- **Work item**: Count the lines in the entries below that contain the string "Oltre". Case counts, and the answer should be the number alone.

- **Dataset excerpts**:
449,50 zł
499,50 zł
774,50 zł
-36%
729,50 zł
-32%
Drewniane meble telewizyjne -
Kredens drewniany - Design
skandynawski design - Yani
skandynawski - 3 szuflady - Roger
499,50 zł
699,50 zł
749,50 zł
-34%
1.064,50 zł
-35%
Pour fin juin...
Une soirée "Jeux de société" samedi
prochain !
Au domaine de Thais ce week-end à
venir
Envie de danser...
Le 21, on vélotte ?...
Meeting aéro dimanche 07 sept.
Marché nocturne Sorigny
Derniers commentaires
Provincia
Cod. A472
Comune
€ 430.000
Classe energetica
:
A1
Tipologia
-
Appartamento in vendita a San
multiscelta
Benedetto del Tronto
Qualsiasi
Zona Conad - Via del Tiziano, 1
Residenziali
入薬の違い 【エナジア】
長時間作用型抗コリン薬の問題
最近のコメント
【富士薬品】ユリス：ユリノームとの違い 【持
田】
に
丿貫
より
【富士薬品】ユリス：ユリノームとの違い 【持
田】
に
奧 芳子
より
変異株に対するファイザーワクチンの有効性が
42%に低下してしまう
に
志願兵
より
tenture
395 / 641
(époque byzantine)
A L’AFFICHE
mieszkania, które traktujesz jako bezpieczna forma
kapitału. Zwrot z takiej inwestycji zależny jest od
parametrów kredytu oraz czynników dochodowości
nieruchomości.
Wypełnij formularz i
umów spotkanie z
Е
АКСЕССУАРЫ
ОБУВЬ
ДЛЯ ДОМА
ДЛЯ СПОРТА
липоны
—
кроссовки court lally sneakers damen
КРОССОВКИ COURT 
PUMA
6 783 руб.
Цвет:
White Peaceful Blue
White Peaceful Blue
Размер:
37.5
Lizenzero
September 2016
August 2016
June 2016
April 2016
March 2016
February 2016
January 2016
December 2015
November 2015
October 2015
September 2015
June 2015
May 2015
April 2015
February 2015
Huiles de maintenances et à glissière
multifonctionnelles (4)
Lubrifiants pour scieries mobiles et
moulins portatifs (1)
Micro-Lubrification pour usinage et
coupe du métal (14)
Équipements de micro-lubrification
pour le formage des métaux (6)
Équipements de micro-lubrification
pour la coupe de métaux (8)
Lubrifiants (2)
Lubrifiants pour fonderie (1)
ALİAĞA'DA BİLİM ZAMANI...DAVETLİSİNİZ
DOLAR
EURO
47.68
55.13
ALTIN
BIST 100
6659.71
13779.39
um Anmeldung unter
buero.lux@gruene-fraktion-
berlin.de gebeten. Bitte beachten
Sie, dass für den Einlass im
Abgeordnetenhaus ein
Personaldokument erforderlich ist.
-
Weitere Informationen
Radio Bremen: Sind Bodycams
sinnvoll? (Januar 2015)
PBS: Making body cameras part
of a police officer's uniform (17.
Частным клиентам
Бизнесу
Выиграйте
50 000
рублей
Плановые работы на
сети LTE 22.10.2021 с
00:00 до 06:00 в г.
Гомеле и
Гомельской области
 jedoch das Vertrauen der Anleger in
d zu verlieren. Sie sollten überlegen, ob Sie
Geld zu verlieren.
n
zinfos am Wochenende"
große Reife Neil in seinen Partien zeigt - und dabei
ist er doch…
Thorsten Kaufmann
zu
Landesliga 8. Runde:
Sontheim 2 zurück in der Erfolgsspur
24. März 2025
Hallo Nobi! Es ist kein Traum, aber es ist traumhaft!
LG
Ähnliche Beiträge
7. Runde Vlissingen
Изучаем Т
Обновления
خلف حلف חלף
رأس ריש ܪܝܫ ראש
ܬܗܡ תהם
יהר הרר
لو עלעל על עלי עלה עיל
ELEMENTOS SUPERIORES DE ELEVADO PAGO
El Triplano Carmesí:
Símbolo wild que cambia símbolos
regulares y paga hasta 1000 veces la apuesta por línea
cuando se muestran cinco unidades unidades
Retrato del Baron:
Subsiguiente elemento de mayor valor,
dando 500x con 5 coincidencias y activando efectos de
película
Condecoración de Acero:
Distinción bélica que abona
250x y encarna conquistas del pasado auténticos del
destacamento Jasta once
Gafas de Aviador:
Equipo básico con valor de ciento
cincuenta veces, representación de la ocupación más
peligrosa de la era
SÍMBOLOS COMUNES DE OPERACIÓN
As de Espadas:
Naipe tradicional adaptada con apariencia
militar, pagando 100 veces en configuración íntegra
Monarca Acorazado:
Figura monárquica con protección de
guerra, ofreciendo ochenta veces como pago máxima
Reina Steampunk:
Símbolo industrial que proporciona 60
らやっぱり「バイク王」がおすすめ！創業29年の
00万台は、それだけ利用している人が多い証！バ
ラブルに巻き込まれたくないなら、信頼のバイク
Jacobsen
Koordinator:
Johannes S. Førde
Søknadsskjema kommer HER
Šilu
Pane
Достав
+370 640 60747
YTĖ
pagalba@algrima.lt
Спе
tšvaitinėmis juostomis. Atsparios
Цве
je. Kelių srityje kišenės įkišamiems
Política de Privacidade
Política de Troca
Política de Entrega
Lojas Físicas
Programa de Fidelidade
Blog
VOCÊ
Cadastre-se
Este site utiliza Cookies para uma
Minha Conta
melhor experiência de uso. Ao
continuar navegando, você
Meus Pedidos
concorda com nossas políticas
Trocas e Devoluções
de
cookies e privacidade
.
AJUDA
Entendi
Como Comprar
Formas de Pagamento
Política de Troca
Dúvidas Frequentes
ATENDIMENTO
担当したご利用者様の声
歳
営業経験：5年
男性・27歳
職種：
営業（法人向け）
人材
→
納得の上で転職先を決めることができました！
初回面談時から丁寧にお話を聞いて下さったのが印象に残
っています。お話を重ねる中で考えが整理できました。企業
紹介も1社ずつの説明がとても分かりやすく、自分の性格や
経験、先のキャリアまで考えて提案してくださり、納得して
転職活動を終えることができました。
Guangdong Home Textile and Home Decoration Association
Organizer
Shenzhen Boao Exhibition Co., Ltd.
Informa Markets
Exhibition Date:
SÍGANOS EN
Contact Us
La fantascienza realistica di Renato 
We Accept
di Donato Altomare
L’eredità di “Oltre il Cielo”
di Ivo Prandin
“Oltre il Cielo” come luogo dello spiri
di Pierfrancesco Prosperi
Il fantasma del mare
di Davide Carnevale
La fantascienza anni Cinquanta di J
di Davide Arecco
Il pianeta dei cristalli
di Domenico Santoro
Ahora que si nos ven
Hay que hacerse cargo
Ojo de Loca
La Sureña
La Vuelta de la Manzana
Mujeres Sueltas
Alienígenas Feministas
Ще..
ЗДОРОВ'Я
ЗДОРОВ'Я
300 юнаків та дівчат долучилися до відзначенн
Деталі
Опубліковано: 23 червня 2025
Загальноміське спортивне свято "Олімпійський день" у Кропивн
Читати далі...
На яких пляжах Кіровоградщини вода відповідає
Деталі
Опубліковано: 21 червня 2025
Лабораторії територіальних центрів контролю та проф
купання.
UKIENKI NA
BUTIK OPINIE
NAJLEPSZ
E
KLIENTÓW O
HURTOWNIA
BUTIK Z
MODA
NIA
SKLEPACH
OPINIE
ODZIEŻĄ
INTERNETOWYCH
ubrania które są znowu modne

- **Output for this task**: 2